И вдруг опять начали надеяться. Чтобы не умер от истощения, так как давно уже глотать не мог, — поставили два клистира из бульона, сваренного на смоленской крупе.
Но недолго надеялись: в тот же день, около полуночи, началась агония.
Государыня держала голову его в руках своих, иногда мочила пальцы в холодной воде и проводила ими внутри воспаленных губ его, чтоб освежить их. Он сосал пальцы ее, и она улыбалась ему, как мать ребенку, которого кормят.
Агония длилась всю ночь до утра.
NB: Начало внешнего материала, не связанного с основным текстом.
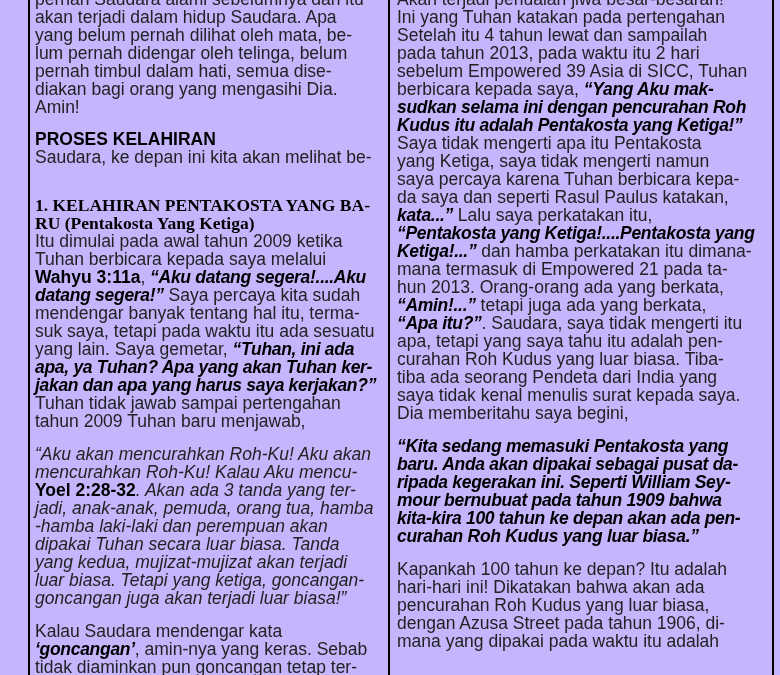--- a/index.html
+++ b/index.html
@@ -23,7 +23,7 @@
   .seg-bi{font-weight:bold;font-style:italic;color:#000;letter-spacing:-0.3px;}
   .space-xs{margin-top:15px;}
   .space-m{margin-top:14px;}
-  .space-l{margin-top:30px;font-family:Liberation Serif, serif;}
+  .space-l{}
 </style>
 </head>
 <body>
Утро в четверг, 19-го ноября, было пасмурное. Во всех церквах служились молебны об исцелении государя. На площади перед дворцом толпился народ.
Умирающий был в полном сознании; часто открывал глаза и смотрел то на распятие в золотом медальоне, висевшее на стене, благословение отца, то на государыню. Дыхание становилось все реже и реже, и с каждым разом слабее, короче; несколько раз совсем останавливалось и потом опять начиналось; наконец в последний раз вдохнул в себя воздух и уже не выдохнул.